What is the end result of thrombosis in the superficial veins of the leg
Congestion, swelling, pain and tenderness
What is the result of thrombosis in the deep veins of the leg
There can be foot and ankle oedema however it may also be asymptomatic and only recognised when it embolises.
What is an embolus
A detached intravascular liquid or gaseous mass that is carried by the blood to a site distant from its origin.
What is a thromboembolus
An embolus arising from a thrombus (99% of cases)
What are some rare forms of emboli
Bone or bone marrow fragments, atheromatous debris, fat droplets, tumour cells, foreign bodies, bubbles of air or nitrogen.
What is the origin of most pulmonary emboli
Thrombi in the deep veins of the lower leg, and second most commonly from the pelvis.
How can you tell after death that what is present in the blood vessel is an embolus
The calibre of an embolus is different from that of the vessel it becomes lodged in.
What is the name given to an embolus that lodges at the bifurcation of an artery
A saddle embolus
What is the outcome associated with saddle emboli
Collapse and sudden death
What is a paradoxical embolism
A pulmonary embolism that gains access to the systemic circulation as a result of an interatrial or interventricular defect.
What is often a feature of pulmonary infarction
They are often haemorrhagic.
What is an infarct
An area of ischaemic necrosis
What causes an infarct
Occlusion of arterial supply or venous drainage in a particular tissue.
What are the factors which influence the development of an infarct
- The nature of the vascular supply (single or dual)
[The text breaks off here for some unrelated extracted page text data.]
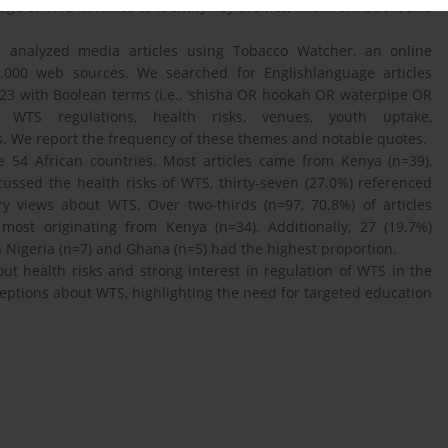
age of WTS in Africa to identify key themes, misinformation, and
nalyzed media articles using Tobacco Watcher, an online
5.000 web sources. We searched for Englishlanguage articles
23 with Boolean terms (i.e., ‘shisha OR hookah OR waterpipe OR
e WTS regulations, health risks, venues, youth uptake,
. We report the frequency of these themes and notable quotes.
e 54 African countries. Most articles came from Kenya (n=39),
cussed the health risks of WTS, thirty-seven (27.0%) referenced
ry views about WTS. Over two-thirds (n=97, 70.8%) of articles
st originating from Kenya (n=34). Additionally, 27 (19.7%)
 Nigeria (n=7) and Ghana (n=5) had the highest proportion.
t health risks and strong interest in regulation of WTS in the
ceptions about WTS, highlighting the need for targeted education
- The rate of development of the occlusion
- The vulnerability of the affected tissue to hypoxia
- The oxygen content of the blood
How does the nature of the vascular supply affect the development of an infarct
A lot of organs have a single blood supply however some such as the lung and the small bowel have a dual blood supply. In these organs when one blood vessel is obstructed, the other will still be supplying blood so infarct will not happen as quickly.
Which type of tissues are more vulnerable to hypoxia as a result of infarct
Those which are more metabolically active such as the heart.
What are the three types of infarct
Red (haemorrhagic), white (anaemic) and septic.
In what situations does a red (haemorrhagic) infarct form
When there is venous occlusion (so blood cannot be returned through the venous system and pressure builds), in loose tissues and in tissue with a dual blood supply.
In what situations does a white (anaemic) infarct form
When there is arterial occlusion and in solid organs such as the heart and the spleen.
In what situations does a septic infarct form
In infected infarcts.
What can be seen in histology of an infarct
Ischaemic coagulative necrosis (minutes to days), an inflammatory response (hours - 7 days), reparative response (1-2 weeks) and scarring (2 weeks-2 months)
What is the repair process in infarction
Inflammation and scarring as infarct is irreparable.